Kern der Umstrukturierungsmaßnahmen des Schwesternverbandes sind die „Häuser im Eichenwäldchen“. Die in den 60er Jahren gegründete Einrichtung hat erfolgreich die ersten Meilensteine zur Umsetzung der Teildezentralisierungsstrategie umgesetzt. Das heißt es werden für die jeweiligen Zielgruppen, neue kleine Angebote in der Region geschaffen. Ziel ist es, die „Häuser im Eichenwäldchen“ langfristig zu einer auf die Pflege schwerst-mehrfach behinderter Menschen spezialisierten Einrichtung zu machen.

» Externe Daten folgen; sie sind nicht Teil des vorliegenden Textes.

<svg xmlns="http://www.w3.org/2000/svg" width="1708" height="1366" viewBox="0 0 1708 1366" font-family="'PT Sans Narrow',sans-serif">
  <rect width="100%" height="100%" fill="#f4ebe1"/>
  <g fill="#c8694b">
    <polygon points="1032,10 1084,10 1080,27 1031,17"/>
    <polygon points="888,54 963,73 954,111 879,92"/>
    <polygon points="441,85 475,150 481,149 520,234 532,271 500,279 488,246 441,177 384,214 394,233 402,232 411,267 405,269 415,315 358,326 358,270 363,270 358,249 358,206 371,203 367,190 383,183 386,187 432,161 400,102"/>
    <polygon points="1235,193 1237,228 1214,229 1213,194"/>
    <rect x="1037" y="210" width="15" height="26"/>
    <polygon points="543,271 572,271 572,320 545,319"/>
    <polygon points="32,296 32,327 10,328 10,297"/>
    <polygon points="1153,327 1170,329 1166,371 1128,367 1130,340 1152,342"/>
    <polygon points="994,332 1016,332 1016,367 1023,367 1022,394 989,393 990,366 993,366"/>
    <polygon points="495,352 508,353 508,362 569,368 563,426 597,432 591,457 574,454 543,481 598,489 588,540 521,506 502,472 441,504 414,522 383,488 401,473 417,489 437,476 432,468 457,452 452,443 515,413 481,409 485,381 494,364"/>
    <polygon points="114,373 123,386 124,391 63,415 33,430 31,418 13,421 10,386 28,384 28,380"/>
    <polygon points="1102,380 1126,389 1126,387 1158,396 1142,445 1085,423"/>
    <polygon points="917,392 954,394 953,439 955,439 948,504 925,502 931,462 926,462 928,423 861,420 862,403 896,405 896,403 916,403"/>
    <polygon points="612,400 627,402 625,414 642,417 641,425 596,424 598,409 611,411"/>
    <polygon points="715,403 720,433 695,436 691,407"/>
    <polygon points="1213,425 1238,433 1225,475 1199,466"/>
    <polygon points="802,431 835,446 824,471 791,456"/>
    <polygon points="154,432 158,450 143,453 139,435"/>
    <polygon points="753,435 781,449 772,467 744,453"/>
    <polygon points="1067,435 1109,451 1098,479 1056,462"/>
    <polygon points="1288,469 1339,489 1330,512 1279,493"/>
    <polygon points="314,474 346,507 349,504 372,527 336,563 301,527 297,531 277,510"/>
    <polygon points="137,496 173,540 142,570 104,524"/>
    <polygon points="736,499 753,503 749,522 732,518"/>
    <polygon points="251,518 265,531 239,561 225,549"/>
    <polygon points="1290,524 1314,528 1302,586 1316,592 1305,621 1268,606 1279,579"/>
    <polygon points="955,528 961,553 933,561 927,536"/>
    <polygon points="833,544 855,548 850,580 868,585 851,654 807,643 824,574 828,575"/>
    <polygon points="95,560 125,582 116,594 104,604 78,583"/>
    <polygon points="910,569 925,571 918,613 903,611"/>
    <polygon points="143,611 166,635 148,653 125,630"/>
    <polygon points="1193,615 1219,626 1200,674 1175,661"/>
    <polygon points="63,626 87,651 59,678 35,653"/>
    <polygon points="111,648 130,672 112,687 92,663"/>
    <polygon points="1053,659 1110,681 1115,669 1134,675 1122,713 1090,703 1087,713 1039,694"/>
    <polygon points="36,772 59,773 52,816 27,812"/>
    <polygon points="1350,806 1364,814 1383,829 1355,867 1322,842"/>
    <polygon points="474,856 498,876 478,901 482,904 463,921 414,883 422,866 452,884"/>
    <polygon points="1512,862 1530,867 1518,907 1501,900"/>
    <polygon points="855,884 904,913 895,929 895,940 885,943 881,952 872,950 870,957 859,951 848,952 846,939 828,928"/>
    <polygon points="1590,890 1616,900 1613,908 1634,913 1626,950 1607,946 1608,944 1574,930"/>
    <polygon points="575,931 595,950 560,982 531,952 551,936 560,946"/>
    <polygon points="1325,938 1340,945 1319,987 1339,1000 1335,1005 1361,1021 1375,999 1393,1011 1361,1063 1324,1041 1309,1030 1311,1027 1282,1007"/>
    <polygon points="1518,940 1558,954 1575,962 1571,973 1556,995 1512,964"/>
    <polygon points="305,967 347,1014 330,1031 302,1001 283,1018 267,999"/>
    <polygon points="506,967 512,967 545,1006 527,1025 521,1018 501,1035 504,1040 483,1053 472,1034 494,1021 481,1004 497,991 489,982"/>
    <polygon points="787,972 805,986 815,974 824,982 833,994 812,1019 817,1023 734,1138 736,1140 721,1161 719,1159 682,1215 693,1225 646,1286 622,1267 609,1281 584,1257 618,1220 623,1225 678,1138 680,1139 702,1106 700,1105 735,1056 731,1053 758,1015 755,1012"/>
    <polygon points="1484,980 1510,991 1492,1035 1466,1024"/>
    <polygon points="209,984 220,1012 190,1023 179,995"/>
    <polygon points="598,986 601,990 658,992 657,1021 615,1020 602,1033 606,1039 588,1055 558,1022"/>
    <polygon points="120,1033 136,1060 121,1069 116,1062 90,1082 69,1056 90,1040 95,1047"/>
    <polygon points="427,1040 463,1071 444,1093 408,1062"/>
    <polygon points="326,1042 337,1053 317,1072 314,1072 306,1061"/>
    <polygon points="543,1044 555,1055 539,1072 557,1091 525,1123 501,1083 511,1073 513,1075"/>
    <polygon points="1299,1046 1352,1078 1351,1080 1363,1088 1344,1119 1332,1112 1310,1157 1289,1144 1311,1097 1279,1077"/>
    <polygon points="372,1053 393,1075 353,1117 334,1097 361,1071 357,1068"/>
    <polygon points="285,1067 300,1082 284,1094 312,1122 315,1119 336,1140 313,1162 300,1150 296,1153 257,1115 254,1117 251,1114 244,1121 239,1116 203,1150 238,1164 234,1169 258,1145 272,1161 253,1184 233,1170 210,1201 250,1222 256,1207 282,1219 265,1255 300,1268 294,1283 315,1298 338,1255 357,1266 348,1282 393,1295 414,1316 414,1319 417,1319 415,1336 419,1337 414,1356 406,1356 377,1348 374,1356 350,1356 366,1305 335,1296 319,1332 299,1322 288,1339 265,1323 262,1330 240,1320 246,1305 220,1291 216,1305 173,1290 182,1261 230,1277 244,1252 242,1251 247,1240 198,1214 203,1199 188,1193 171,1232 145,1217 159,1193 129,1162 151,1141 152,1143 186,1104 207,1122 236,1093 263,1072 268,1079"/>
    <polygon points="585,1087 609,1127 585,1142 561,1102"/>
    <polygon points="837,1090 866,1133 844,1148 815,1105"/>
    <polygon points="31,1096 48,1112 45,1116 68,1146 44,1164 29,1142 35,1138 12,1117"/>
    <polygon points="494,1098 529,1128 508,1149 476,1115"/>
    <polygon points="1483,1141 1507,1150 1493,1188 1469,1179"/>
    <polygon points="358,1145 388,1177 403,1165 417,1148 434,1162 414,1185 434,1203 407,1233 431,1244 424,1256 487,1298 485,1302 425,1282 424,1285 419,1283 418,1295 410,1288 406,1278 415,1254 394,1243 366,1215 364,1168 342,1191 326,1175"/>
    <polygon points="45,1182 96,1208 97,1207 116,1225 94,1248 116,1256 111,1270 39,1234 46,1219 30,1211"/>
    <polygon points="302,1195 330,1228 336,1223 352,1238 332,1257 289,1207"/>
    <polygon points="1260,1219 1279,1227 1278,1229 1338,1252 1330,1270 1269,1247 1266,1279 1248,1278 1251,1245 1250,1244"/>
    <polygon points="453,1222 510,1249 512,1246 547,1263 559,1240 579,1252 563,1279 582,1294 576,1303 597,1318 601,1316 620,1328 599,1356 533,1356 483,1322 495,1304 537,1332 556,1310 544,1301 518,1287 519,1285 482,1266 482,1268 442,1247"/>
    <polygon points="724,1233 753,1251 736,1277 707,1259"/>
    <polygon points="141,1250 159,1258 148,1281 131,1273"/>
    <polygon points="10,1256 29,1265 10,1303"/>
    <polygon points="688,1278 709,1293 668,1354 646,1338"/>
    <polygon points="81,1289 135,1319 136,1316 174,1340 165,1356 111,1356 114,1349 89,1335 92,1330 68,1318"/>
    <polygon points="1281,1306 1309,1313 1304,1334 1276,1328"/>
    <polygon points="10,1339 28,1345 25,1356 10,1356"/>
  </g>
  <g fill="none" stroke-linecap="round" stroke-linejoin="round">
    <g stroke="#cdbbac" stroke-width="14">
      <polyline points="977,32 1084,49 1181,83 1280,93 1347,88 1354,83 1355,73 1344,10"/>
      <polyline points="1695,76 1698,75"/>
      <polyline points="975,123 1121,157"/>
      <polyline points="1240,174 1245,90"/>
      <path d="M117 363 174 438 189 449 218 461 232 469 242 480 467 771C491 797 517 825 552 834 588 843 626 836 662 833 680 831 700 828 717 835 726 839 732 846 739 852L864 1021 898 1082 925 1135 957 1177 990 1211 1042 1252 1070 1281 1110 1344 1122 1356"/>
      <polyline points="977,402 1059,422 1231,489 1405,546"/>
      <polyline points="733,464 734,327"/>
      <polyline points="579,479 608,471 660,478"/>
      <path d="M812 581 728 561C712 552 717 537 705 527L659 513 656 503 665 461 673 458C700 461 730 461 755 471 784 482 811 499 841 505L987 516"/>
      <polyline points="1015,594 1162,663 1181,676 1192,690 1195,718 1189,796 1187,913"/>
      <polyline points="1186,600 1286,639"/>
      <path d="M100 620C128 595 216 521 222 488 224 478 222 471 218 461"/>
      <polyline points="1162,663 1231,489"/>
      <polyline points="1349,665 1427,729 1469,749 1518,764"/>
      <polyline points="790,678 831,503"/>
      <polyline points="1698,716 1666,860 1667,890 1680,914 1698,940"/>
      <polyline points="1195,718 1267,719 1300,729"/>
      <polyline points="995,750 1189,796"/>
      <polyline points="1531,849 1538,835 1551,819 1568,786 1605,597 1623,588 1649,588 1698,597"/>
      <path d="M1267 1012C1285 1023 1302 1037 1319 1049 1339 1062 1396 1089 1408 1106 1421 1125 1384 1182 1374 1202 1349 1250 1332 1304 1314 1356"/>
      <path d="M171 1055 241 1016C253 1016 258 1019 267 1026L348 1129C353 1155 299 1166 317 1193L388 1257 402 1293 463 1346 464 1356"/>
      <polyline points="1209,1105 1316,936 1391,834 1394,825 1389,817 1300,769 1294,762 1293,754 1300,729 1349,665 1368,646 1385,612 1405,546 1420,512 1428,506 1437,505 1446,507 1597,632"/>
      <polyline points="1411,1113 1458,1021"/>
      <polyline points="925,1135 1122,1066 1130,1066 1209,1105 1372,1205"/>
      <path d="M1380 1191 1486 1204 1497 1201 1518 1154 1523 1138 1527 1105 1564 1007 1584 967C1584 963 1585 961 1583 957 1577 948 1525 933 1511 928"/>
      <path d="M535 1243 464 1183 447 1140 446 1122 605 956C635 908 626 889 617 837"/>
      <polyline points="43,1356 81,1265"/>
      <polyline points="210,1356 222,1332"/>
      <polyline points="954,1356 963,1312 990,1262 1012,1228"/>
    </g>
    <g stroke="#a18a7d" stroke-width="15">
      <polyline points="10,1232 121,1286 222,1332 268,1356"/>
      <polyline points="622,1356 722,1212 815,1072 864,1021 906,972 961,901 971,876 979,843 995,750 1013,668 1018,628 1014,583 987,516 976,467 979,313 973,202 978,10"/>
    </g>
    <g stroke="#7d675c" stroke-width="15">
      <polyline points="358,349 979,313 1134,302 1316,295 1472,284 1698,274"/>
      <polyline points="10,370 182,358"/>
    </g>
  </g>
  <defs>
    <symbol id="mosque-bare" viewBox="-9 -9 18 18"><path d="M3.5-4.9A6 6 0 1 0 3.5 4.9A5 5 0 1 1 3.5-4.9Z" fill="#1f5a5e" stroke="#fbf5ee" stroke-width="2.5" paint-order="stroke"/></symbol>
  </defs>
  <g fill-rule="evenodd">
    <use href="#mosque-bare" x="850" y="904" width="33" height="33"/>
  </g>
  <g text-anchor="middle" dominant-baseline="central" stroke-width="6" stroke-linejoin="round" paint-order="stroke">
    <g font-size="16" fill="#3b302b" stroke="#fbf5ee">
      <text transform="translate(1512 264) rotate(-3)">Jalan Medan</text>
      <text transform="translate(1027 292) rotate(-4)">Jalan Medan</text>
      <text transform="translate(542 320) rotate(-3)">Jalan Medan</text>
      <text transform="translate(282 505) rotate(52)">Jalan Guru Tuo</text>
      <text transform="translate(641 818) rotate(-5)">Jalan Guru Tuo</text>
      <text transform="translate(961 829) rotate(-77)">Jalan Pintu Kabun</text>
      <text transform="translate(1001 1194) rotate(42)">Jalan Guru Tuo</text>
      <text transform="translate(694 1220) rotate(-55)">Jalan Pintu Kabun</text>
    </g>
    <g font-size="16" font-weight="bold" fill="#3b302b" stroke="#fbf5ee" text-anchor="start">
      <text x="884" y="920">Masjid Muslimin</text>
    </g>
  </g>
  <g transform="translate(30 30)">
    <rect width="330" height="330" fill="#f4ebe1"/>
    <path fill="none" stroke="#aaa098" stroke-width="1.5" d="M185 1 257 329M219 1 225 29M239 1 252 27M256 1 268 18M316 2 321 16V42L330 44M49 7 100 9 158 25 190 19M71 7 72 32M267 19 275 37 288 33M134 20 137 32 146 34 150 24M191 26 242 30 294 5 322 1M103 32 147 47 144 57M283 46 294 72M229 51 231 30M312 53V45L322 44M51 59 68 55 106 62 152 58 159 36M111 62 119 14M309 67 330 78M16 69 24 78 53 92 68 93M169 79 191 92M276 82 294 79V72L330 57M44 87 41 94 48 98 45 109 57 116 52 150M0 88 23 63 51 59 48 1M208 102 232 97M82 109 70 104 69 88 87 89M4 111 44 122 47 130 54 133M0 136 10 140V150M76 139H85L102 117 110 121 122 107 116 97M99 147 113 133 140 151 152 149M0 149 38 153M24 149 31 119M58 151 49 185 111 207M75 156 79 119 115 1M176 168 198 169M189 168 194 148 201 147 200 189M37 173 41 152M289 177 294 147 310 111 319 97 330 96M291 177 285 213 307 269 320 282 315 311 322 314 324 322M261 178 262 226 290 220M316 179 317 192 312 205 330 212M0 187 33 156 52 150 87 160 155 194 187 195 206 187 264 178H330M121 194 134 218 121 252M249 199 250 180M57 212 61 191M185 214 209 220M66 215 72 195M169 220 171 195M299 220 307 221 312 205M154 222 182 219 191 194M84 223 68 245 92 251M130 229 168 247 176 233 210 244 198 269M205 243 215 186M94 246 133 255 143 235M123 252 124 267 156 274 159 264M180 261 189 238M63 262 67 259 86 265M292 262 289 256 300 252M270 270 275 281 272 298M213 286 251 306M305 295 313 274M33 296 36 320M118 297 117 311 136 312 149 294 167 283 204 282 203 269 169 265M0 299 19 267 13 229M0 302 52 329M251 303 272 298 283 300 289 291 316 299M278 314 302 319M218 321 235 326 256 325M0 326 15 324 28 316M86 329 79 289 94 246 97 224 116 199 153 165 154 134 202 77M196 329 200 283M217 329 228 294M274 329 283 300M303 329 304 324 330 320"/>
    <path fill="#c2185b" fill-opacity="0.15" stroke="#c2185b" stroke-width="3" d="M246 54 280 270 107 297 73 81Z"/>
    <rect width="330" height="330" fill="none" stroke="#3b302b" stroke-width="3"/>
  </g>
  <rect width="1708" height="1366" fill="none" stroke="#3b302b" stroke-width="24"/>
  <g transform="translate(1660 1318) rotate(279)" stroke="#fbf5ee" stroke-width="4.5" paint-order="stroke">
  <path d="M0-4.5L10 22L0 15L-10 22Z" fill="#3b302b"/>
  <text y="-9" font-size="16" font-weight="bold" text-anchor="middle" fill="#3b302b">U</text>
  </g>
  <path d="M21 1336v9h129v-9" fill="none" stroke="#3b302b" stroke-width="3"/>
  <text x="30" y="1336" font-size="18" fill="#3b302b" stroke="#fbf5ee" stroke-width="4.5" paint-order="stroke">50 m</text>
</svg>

Nach dem Auszug der pflegebedürftigen Senioren und der Kinder mit Behinderungen kann im Frühjahr 2014 ein Gebäudeteil, das „Haus B“, abgerissen werden, um Platz für Ersatzneubauten zu schaffen.  Im zweiten Halbjahr 2014 wird der nächste Schritt der Umstrukturierung folgen, wenn der Bereich Sozialpsychiatrie in die Kreisstadt Neunkirchen in mehrere Wohngruppen umzieht.

In Vorbereitung dieser Maßnahme stockt der Schwesternverband schon jetzt das Fachpersonal in diesem Bereich auf. Zusammen mit den anderen neuen Angeboten bedeutet das einen Zuwachs an rund 30 zukunftssicheren und tarifgebundenen Arbeitsplätzen für die Region.